Step 2 — Definition of Variable Types
Context
- In Step 2 — Definition of Variable Types of the five-step Data Import Wizard, you need to define variable types.
- Step 2 contains four panels that relate to each other in their content and available actions.
Overview of Elements in Step 2
Type
- With the radio buttons in the Type panel, you can define the type of each variable.
- Before you start making your determinations, BayesiaLab has already made some guesses regarding the appropriate variable type, i.e., Discrete versus Continuous.
- Furthermore, some variables have limited options regarding the variable type because of their distributions:
- If a variable has the same value for all observations, it falls into the Unused variable type. Such a not-distributed variable cannot be imported at all into BayesiaLab.
- Variables that contain any text values cannot be declared Continuous variables.
- Variables with Missing Values cannot be of the type Weight, Row Identifier, or Learn/Test.
Usage
- To select a variable, click on the variable header or click anywhere inside the column in the Data panel.
- You can perform the selection of multiple variables with keystroke combinations commonly used in spreadsheet editing:
Ctrl+Click
: add a variable to the current selection.Shift+Click
: add all variables between the currently selected and the clicked variable to the selection.Ctrl+A
: select all variables in the Data panel.Shift+End
: select all variables from the currently selected variable to the rightmost variable in the table.Shift+Home
: select all variables from the currently selected variable to the leftmost variable in the table.
- The current selection is highlight by showing the selected columns in a darker shade of their current color.
Discrete
- The Discrete type considers each unique value of the variable a distinct state.
- Any variable that contains text will be considered Discrete by default.
- The maximum number of unique values that can be accommodated can be specified under
Menu > Window > Preference > Editing > Node > Maximum Number of States
.
Continuous
- The Continuous type applies to numerical variables, which must be discretized in Step 4 — Discretization and Aggregation.
- If a variable contains integer values above a certain threshold, the variable will be considered Continuous.
- You can specify this threshold under
Menu > Windows > Preferences > Data > Import & Associate > Threshold for Assuming Integers as Continuous
. The default threshold value is 5.
Learn more about Discrete and Continuous nodes in the Node Editor topic.
Weight
- Weighting is often applied to surveys to make a survey sample representative of the demographics of the underlying population.

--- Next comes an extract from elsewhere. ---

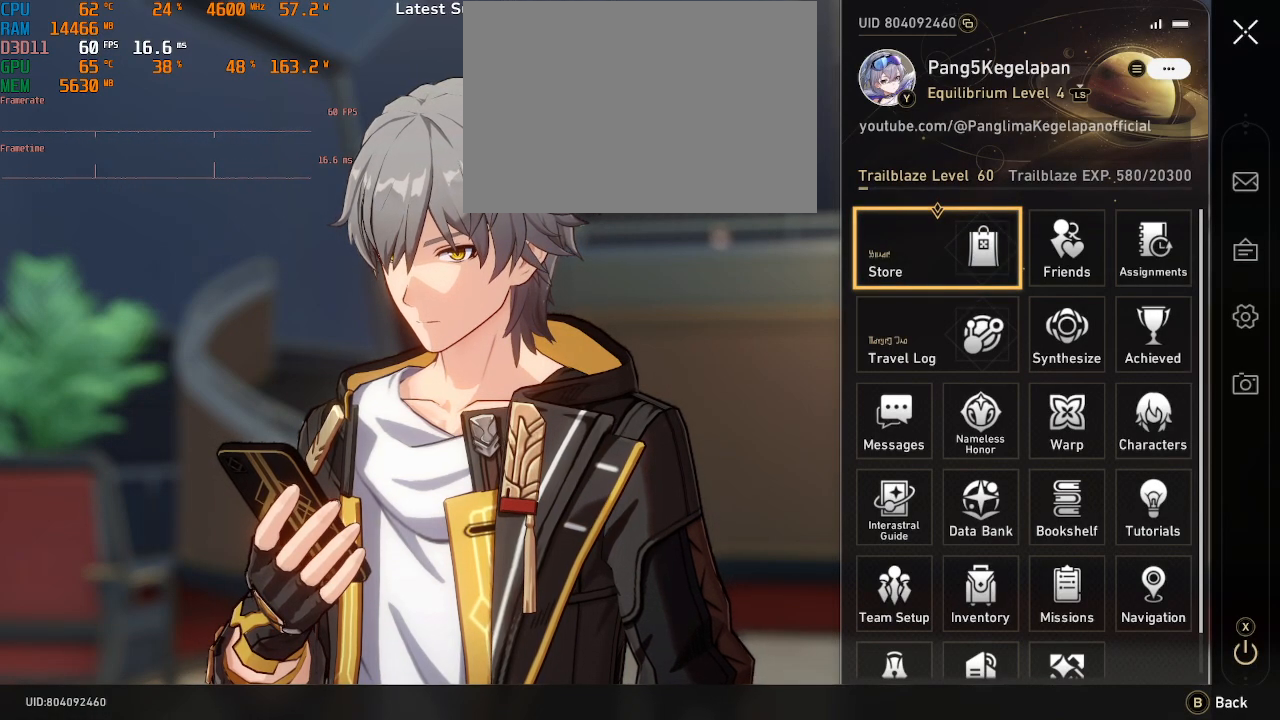
{"dt_ms": 500, "buttons": ["R2"], "left_stick": "center", "right_stick": "center", "events": []}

- If your dataset contains such a Weight variable, select it by clicking on the corresponding column.
- Then, select the Weight button in the Type panel.
- Later, in Step 4 — Discretization and Aggregation, you can specify whether or not to normalize the Weight variable.
Learning/Test
- For a dataset that has already been split into a Learning Set and a Test Set, you can use such an existing definition to import your data into BayesiaLab.
- Both the Learning Set and the Test Set need to be in the same data table, rather than in separate files.
- A binary indicator variable needs to identify each set with a unique code.
- With a Learning/Test variable defined, in Step 4 — Discretization and Aggregation of the Data Import Wizard, you need to assign which of your codes corresponds to BayesiaLab's Learning and Test states.
Row Identifier
- You can assign one or more variables to serve as Row Identifiers. The values of Row Identifiers are imported but not processed in any way. They serve as labels that are attached to each record.
- There are numerous functions in BayesiaLab that allow you to look up what record in the dataset corresponds to what is currently on display on the screen.
- For instance, Automatic Evidence-Setting displays the Row Identifier in the Status Bar.
Unused
- By selecting the
Unused
button, you can skip the import of the selected variables. In previous versions of BayesiaLab, this option was also known as "Not Distributed." - Unused is automatically applied to variables containing only a single value across all observations, i.e., when the variable is "not distributed," hence the original name.
- Unused variables will appear grayed out in the remaining steps of the Data Import Wizard.
Multiple Typing
- The Multiple Typing panel allows you to quickly assign variable types across multiple variables.
- Click
Set All to Discrete
to apply the Discrete type all variables, if possible. - Click
Set All to Continuous
to apply the Continuous type all variables, if possible.
By clicking either button, all previous type assignments are replaced.
You can automatically remove variables, i.e., set them to the Unused type, if they exceed a certain column percentage of Missing Values.
- Click the Set
Missing Values Threshold
button. - From the pop-up window, set the percentage.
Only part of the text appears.